I find this somewhat unconvincing. What is AlphaGo (an obvious case of an optimizer) doing that's so categorically different from the classifier? Both look the same from the outside (take in a Go state/image, output an action). Suppose you feed the classifier a cat picture, and it correctly classifies it. One would assume that there are certain parts of the classifier network that are encouraging the wrong label (perhaps a part that saw a particularly doggish patch of the cat fur) and parts that are encouraging the right label. And then these influences get combined together, and on balance, the network decides to output highly probability on cat, but some probability on dog. Then the argmax at the end looks over the probabilies assigned to the two classes, notices that the cat one is higher ("more effective at achieving its goals"?) and chooses to output "cat". "Just a bunch of heuristics" doesn't really mean much to me here. Is AlphaGo a bunch of heuristics? Am I?
I'm not sure if I'll be able to state the difference formally in this reply... kudos for making me realize that this is difficult. But it does seem pretty obvious that a model capable of reasoning "the programmer wants to do x and can change my code, so I will pretend to want x" is different from a linear regression model -- right?
Perhaps the relevant property is that the-thing-I'm-calling-optimizer chooses policy options out of some extremely large space (that contains things bad for humans), whereas your classifier chooses it out of a space of two elements. If you know that the set of possible outputs doesn't contain a dangerous element, then the system isn't dangerous.
Hmmm... This seems unsatisfying still. A superintelligence language model might choose from a set of 26 actions: which letter to type next. And it's impossible to say whether the letter "k" is a "dangerous element" or not.

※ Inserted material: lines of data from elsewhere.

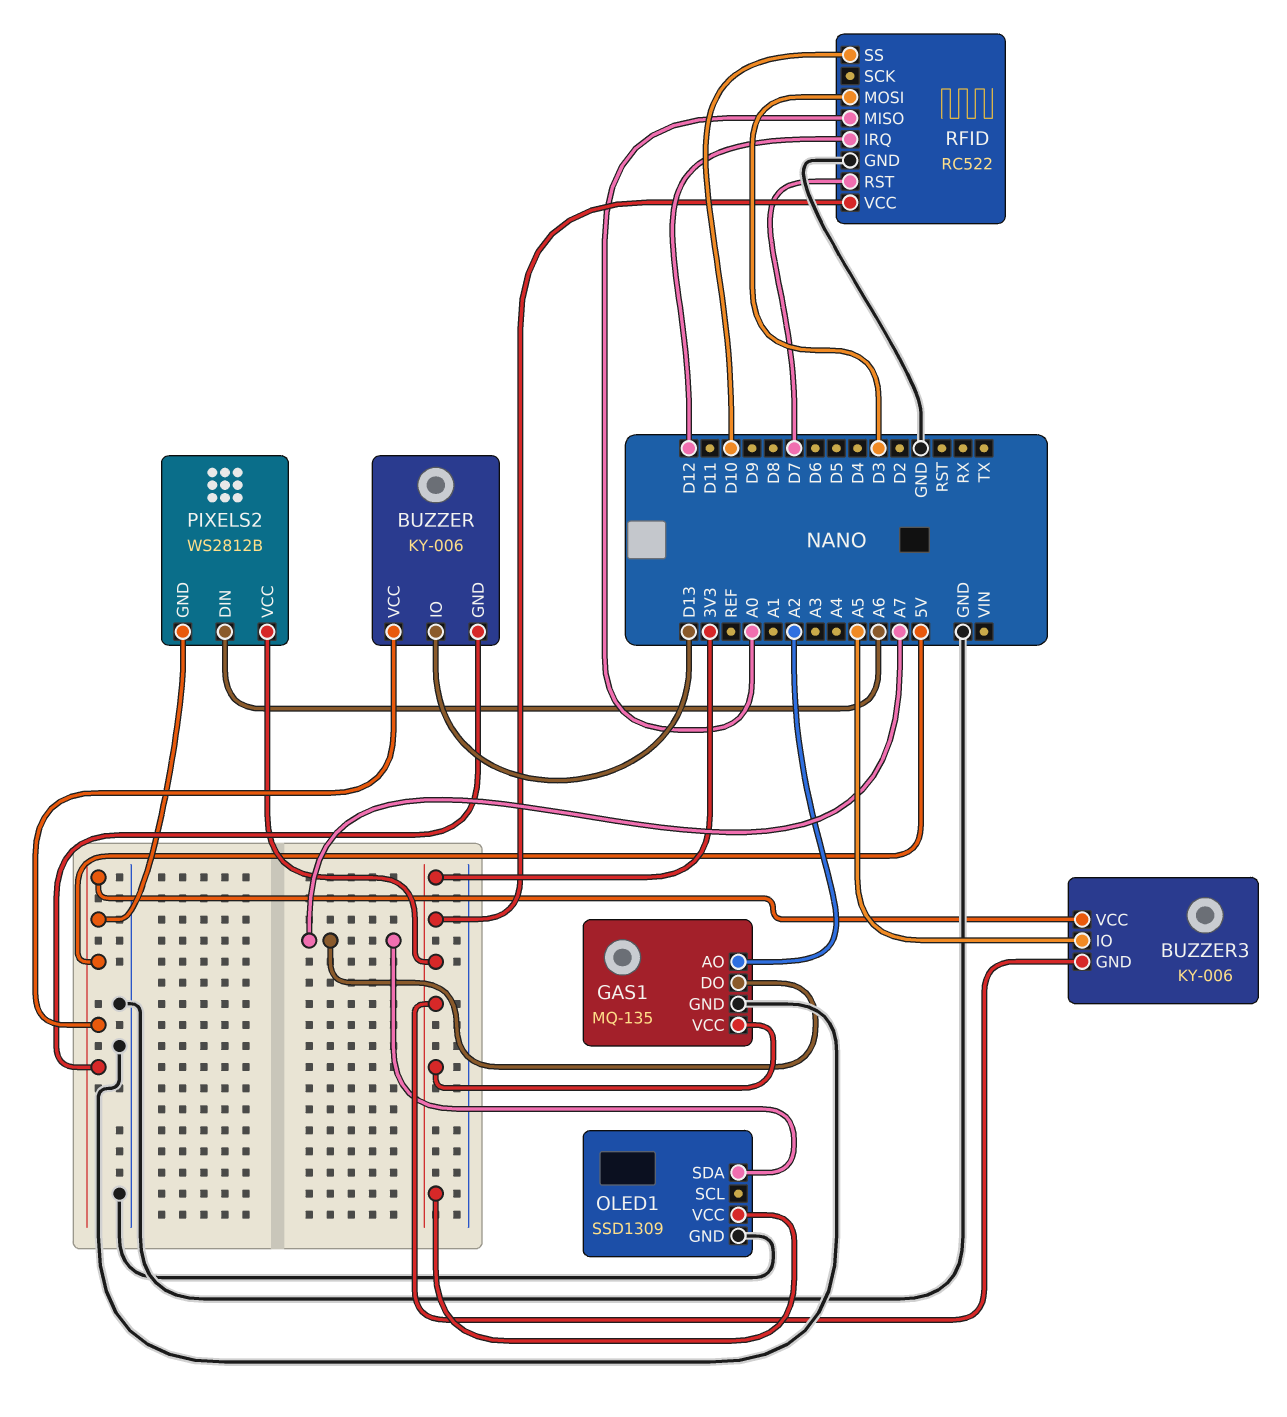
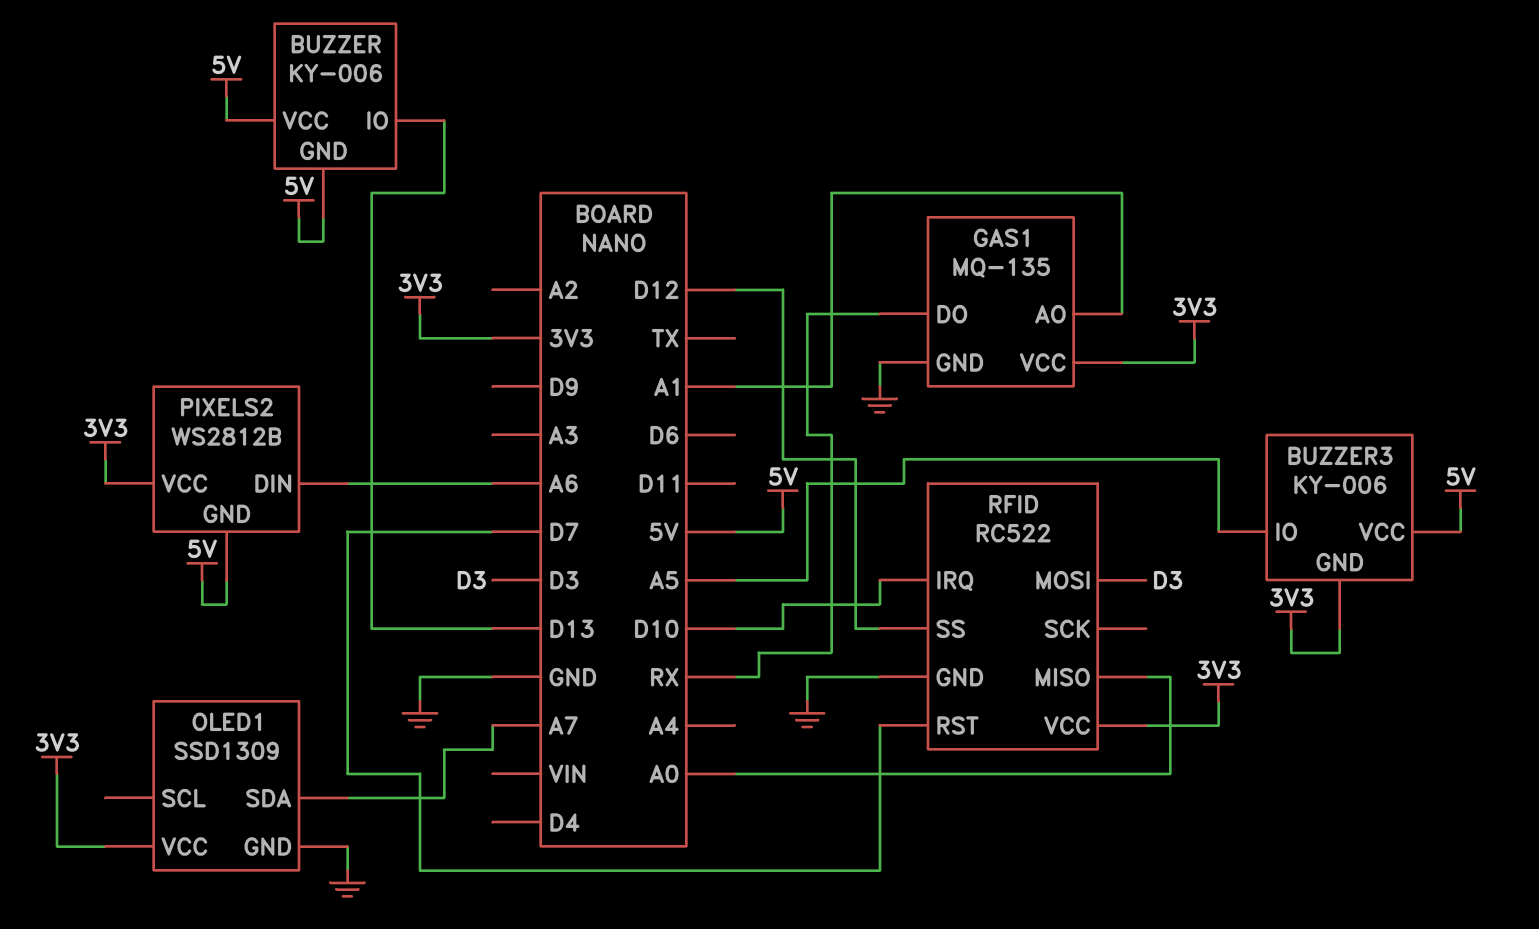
GAS1 pin AO: A2 -> A1
GAS1 pin DO: A7 -> RX
RFID pin IRQ: D12 -> D10
RFID pin SS: D10 -> D12

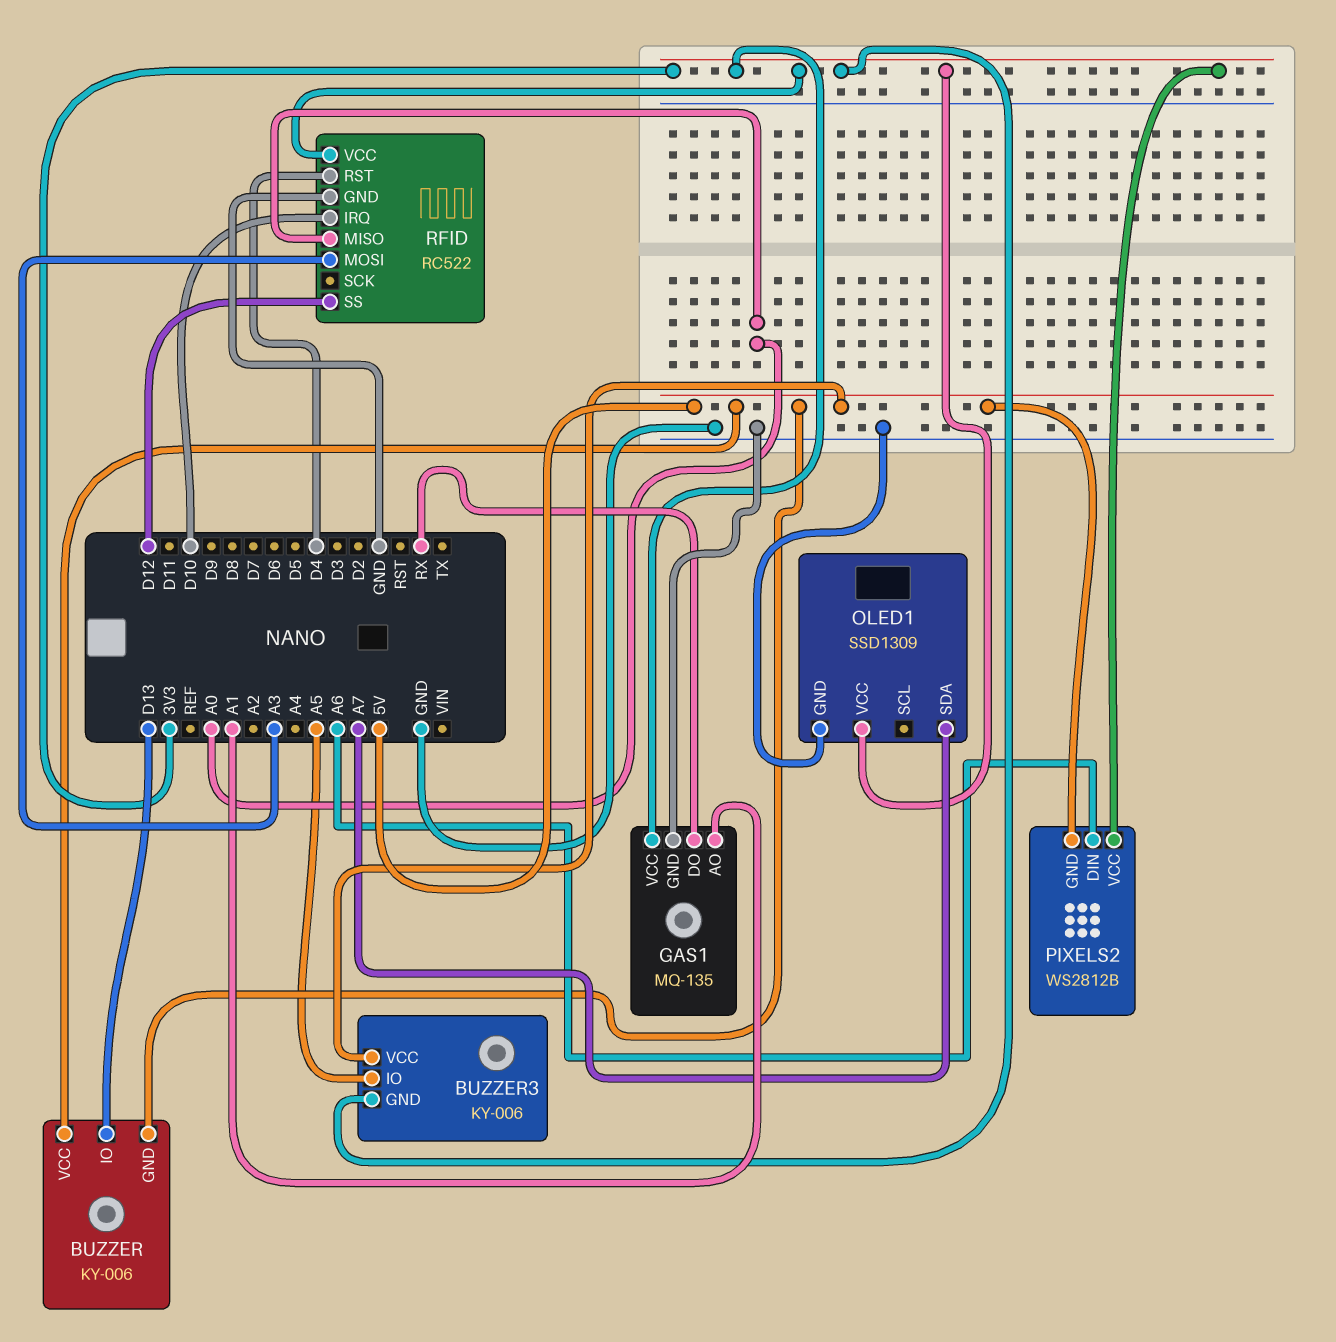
RFID pin MOSI: D3 -> A3
RFID pin RST: D7 -> D4

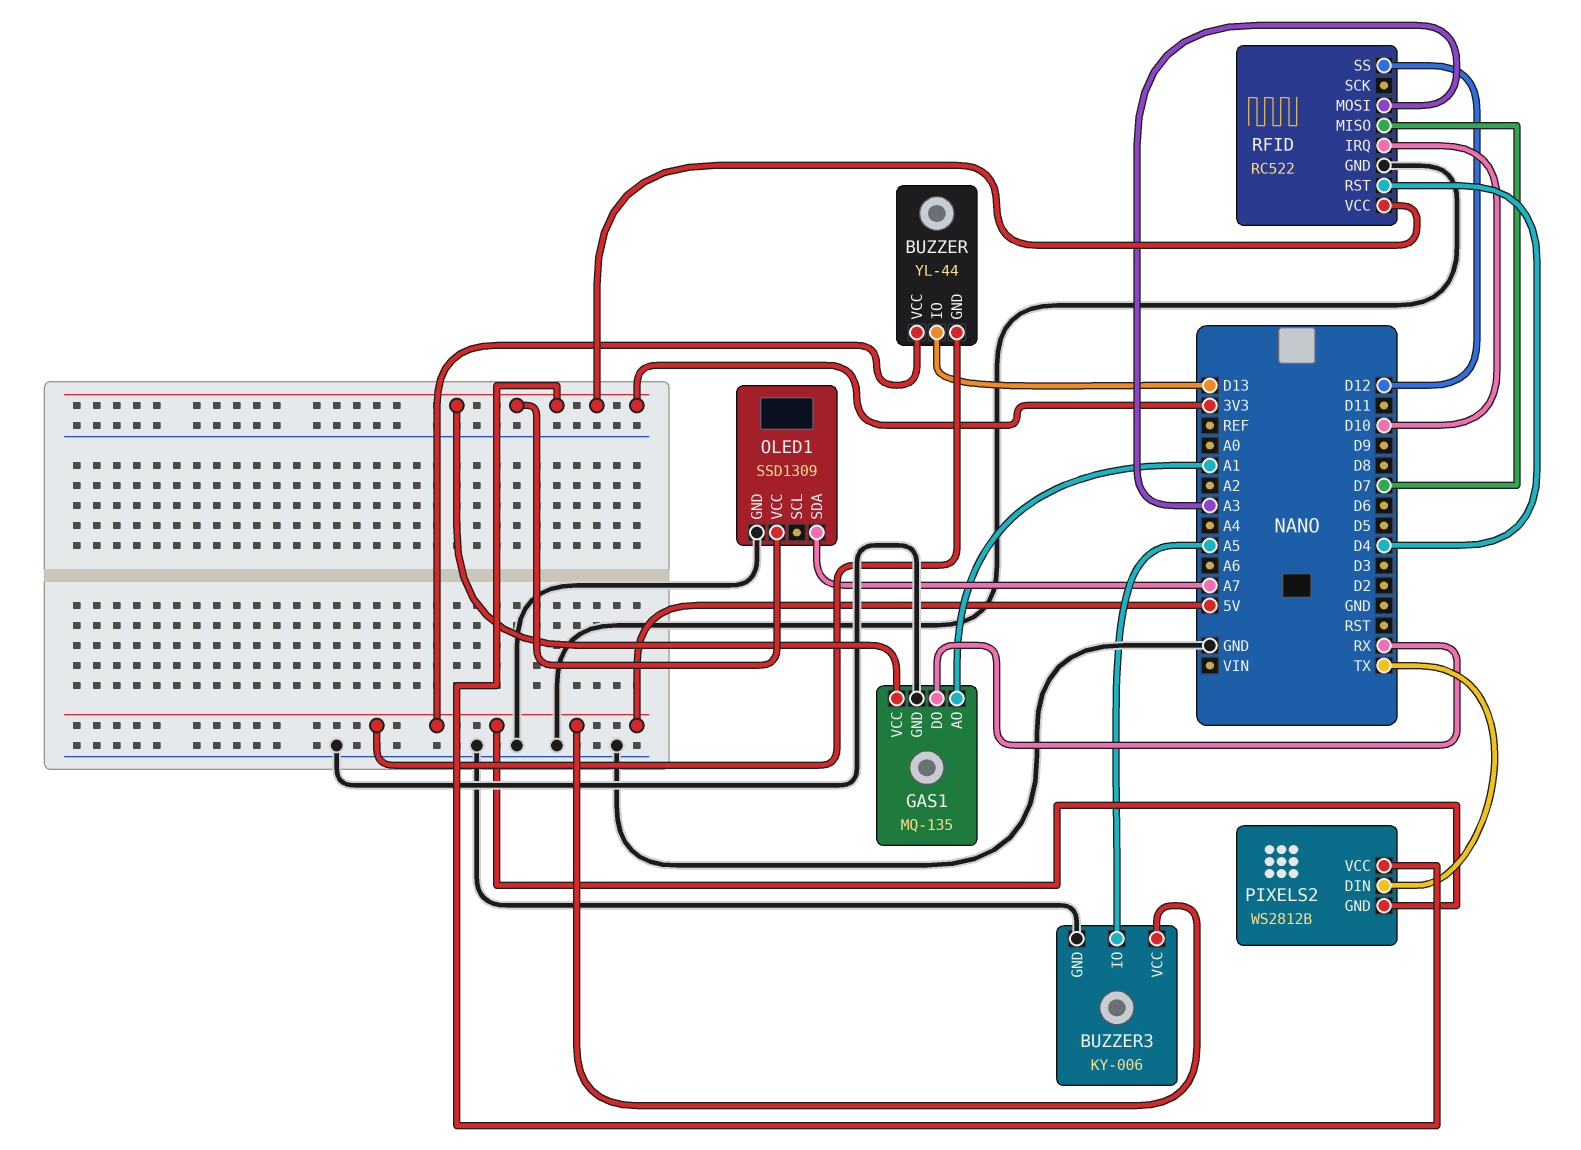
BUZZER: KY-006 -> YL-44
BUZZER3 pin GND: 3V3 -> GND
PIXELS2 pin DIN: A6 -> TX
RFID pin MISO: A0 -> D7

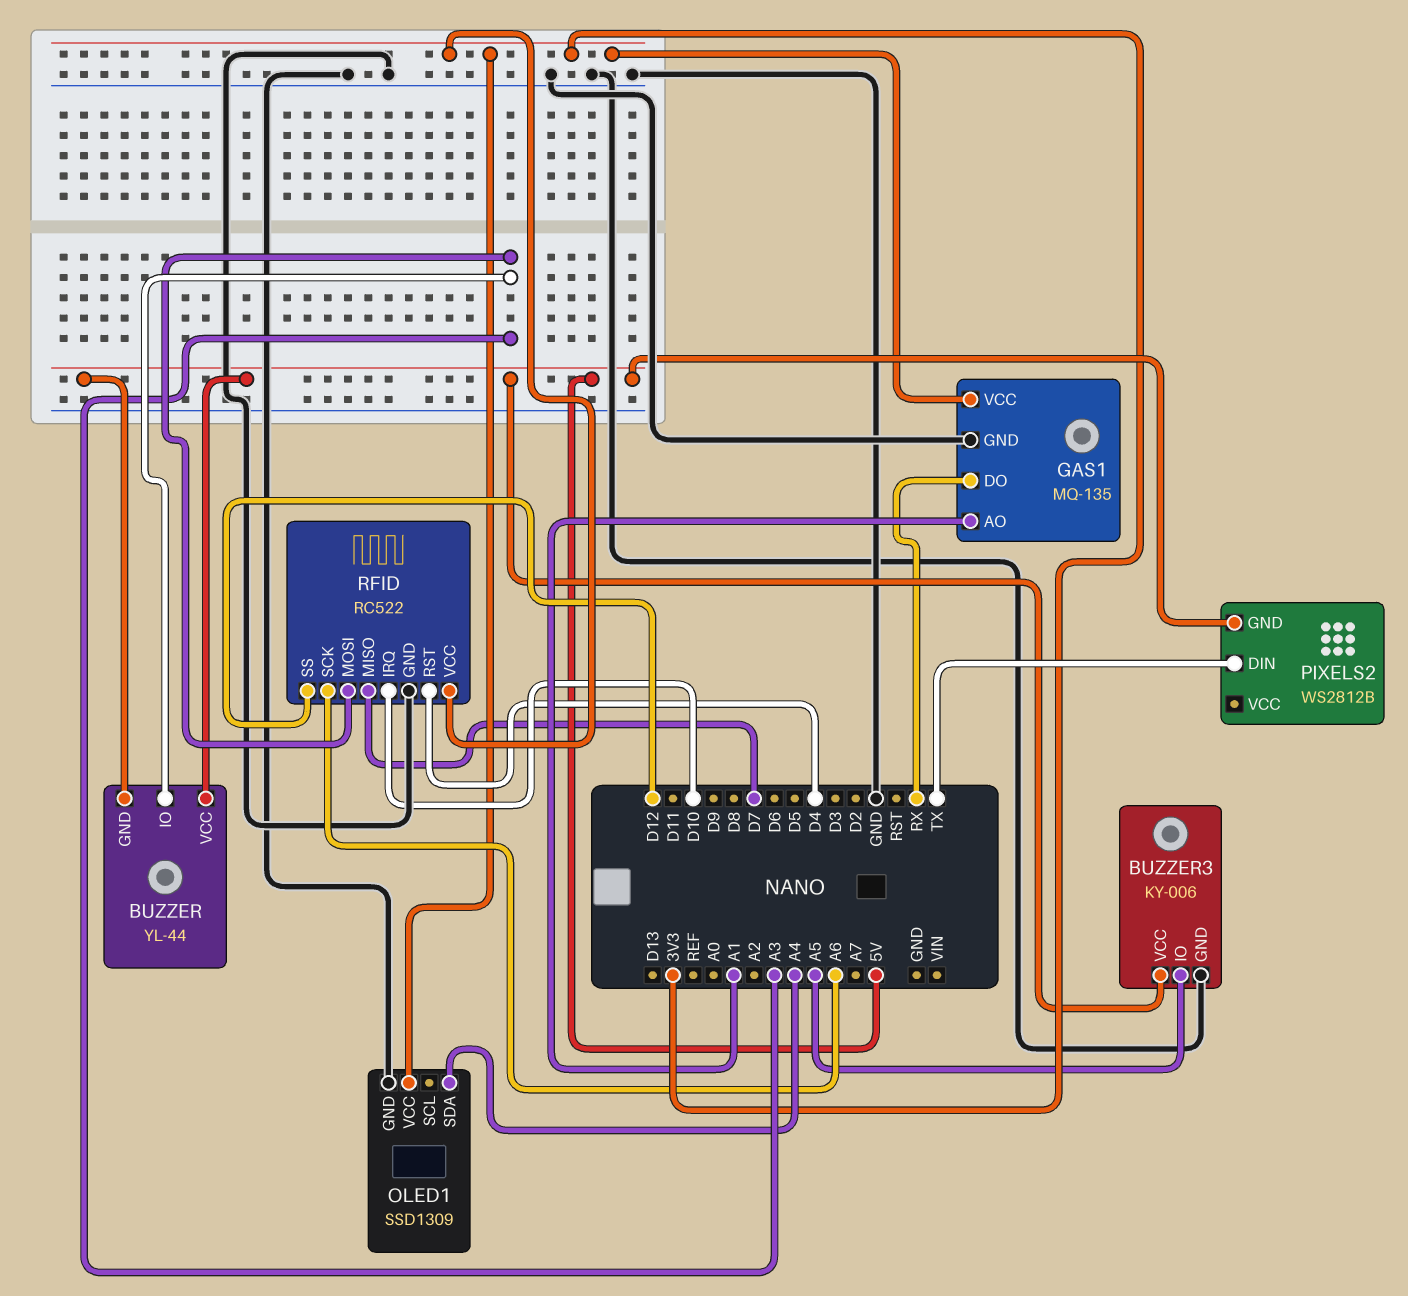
BUZZER pin IO: D13 -> A3
OLED1 pin SDA: A7 -> A4
PIXELS2 pin VCC: 3V3 -> none
RFID pin SCK: none -> A6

I guess I struggle to come up with the different between the reasoning-modeling and the linear regression. I suspect that differentiating between them might hide a deep confusion that stems from a deep belief in "free will" differentiating us from the linear regression.
"k" can be part of a message that convinces you to do something bad; I think with any system that can communicate via text, the set of outputs is definitely large and definitely contains harmful elements.
Relevant to this conversation (and reveals how much I'm playing in the epistemic minor leagues):
https://www.lesswrong.com/posts/znfkdCoHMANwqc2WE/the-ground-of-optimization-1#:~:text=In%20the%20field%20of%20computer,to%20search%20for%20a%20solution.
I wonder if memory is a critical component missing from non-optimizers? (And maybe, because of this, most living things _are_ (at least weak) 'optimizers'?)
A simple classifier doesn't change once it's been trained. I'm not sure the same is true of AlphaGo, if only in that it remembers the history of the game it's playing.